Still, just before he left she had thrown a spanner in Vonnie’s works. She told George there was a rumour that Vonnie had a dose. George would keep well clear of her. Anything like that, even people with skin trouble, made him feel sick.

  A shadow darkened the doorway. ‘Hello, Miss Brown,’ cried Terari, his big belly bulging out above his pants. ‘You the first one here? Look nobody else here. You pretty keen on these picnic eh?’

  ‘You said ten o’clock, and look at it, nearly eleven.’ Her eyes focussed, hardened.

  ‘Crikey, that late? By golly I ring the bell. Wake them up. Those lazy Maori must sleep in eh? You can’t trust those Maori. Always late.’ A dark smell of sweat preceded him into the room. ‘You didn’t light the fire?’

  ‘I certainly didn’t light the fire.’

  ‘Nemind. We put him outside. If those fellow come you tell him off eh? They shouldn’t be late.’ He lumbered out and began striking the length of iron railing that hung from a tree near the door. The strong sound dinned and vibrated around her and rolled back off the hills. He was grinning in at her again. ‘Just like school eh? You give them the strap for late.’

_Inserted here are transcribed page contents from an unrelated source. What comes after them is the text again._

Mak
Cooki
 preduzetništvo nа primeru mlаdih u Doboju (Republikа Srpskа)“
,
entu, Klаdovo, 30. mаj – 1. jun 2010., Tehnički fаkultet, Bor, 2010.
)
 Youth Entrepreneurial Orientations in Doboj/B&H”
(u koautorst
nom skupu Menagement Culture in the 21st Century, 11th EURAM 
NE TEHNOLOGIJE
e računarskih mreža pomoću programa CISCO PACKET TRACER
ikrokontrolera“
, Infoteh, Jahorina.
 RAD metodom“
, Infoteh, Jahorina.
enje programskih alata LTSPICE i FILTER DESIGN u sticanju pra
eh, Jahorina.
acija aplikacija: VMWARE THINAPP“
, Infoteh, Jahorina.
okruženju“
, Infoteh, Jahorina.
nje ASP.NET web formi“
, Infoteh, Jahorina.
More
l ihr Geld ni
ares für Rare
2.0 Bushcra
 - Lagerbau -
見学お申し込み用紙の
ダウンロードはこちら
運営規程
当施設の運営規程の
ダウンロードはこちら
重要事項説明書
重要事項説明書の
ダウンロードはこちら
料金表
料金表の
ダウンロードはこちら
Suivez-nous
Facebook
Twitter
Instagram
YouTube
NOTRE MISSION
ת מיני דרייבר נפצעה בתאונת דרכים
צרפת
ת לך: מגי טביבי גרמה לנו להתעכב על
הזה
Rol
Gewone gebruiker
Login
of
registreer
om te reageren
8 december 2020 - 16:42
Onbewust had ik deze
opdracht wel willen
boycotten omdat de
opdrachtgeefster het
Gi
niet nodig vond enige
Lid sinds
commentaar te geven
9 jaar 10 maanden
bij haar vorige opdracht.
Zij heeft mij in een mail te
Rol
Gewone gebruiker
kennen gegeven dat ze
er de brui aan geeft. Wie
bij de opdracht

  She heard the sound of his axe at the back.

  A small head was thrust round the doorpost. ‘Please Miss Brown.’

  ‘Hello Lena. Are you the first one? Have you got a clean nose this morning?’

  Lena sniffed and licked her upper lip. She came shyly into the room, barefoot but clean, with her hair drawn back and plaited tightly. Two even smaller children stayed at the door looking in at the teacher.